The most common issues that brought patients to the ED were cardiovascular and respiratory conditions, infections, complications with the site of their surgery or procedure incision, and abdominal or gastrointestinal problems.

"There was a lot of variation depending on what the surgery was for," Kocher notes, adding that for colon surgery, the rate of post-hospital emergency visits ranged from 1 in 4 patients treated at some hospitals, to 1 in 14 treated at others. "We went into this expecting some variation, but were surprised at how much we found. That means this is probably a finding health providers and systems can act on to improve their rates, to ensure coordination of care and that patients can access timely care for problems that develop after they are discharged before having to come to the ED."

In addition to seeing post-surgery emergency visit rates as an opportunity for surgical and inpatient teams to do a better job at educating patients and managing their care in the first days after they go home, Kocher and his colleagues see a potential role for emergency physicians as well.

"An emergency visit by a surgical patient is a signifier of a problem in the transition from the hospital to the outpatient setting," he comments. "Emergency visits by post-surgery patients could be used to re-establish coordination of care, as well as deliver treatment and create management plans to prevent readmission."

Kocher notes that some of this may already be occurring, or will soon, as accountable care organizations and other integrated systems of care come online, health providers will have even more incentive to ensure that they contain the cost and improve the overall quality and coordination of each patient's care.

At the U-M Health System's adult emergency department, for instance, adult emergency department patients have access to a care manager to coordinate patients' care across UMHS sites, and a free phone-based service that assists them in getting outpatient appointments to follow up on their health needs. UMHS also has clinical relationships with local skilled nursing facilities, to help coordinate patients' post-hospital care.

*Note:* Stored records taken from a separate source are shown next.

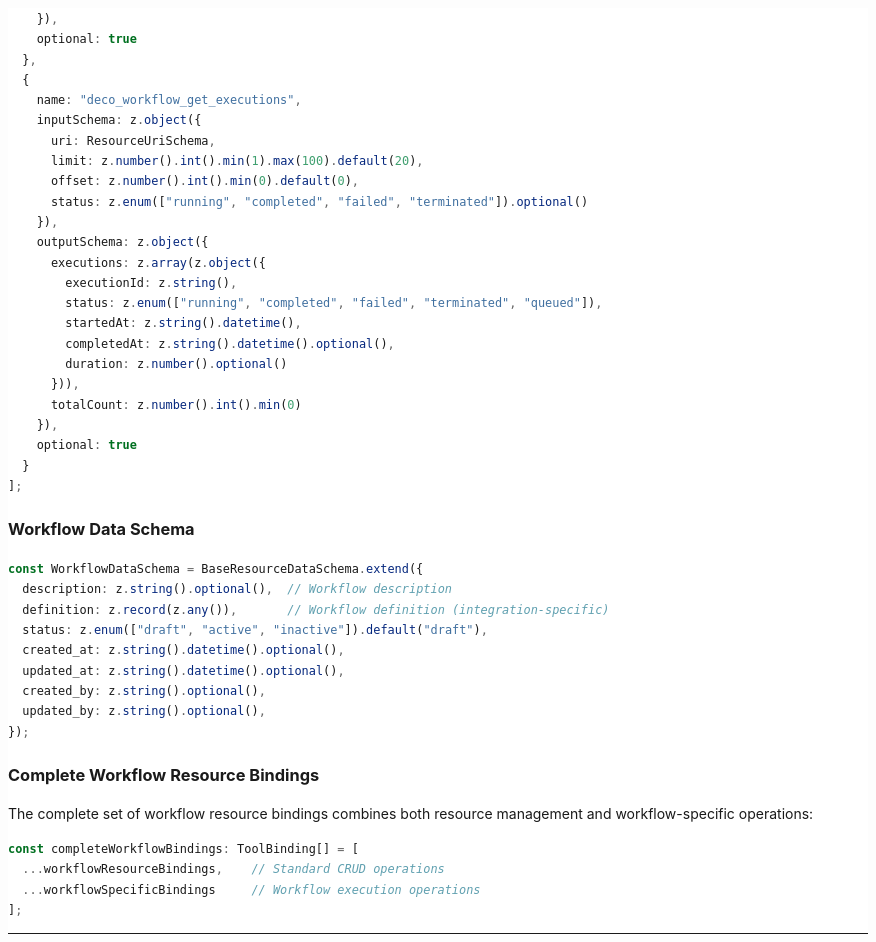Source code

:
 ```typescript
    }),
    optional: true
  },
  {
    name: "deco_workflow_get_executions",
    inputSchema: z.object({
      uri: ResourceUriSchema,
      limit: z.number().int().min(1).max(100).default(20),
      offset: z.number().int().min(0).default(0),
      status: z.enum(["running", "completed", "failed", "terminated"]).optional()
    }),
    outputSchema: z.object({
      executions: z.array(z.object({
        executionId: z.string(),
        status: z.enum(["running", "completed", "failed", "terminated", "queued"]),
        startedAt: z.string().datetime(),
        completedAt: z.string().datetime().optional(),
        duration: z.number().optional()
      })),
      totalCount: z.number().int().min(0)
    }),
    optional: true
  }
];
```

### Workflow Data Schema

```typescript
const WorkflowDataSchema = BaseResourceDataSchema.extend({
  description: z.string().optional(),  // Workflow description
  definition: z.record(z.any()),       // Workflow definition (integration-specific)
  status: z.enum(["draft", "active", "inactive"]).default("draft"),
  created_at: z.string().datetime().optional(),
  updated_at: z.string().datetime().optional(),
  created_by: z.string().optional(),
  updated_by: z.string().optional(),
});
```

### Complete Workflow Resource Bindings

The complete set of workflow resource bindings combines both resource management and workflow-specific operations:

```typescript
const completeWorkflowBindings: ToolBinding[] = [
  ...workflowResourceBindings,    // Standard CRUD operations
  ...workflowSpecificBindings     // Workflow execution operations
];
```

---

Integrating care across all settings might help hospitals reduce their post-surgery emergency care rate, Kocher says. And as readmission penalties mount, hospitals may begin to focus more on emergency physicians' decision-making process regarding readmitting a patient from the ED.

But first, further research on the reasons for these emergency visits, the impact of hospital-discharge education and planning on post-surgery ED visits, and the reasons why emergency patients are readmitted from the emergency department, is needed, he says. Social and family support reasons, not just medical considerations, may play a big role.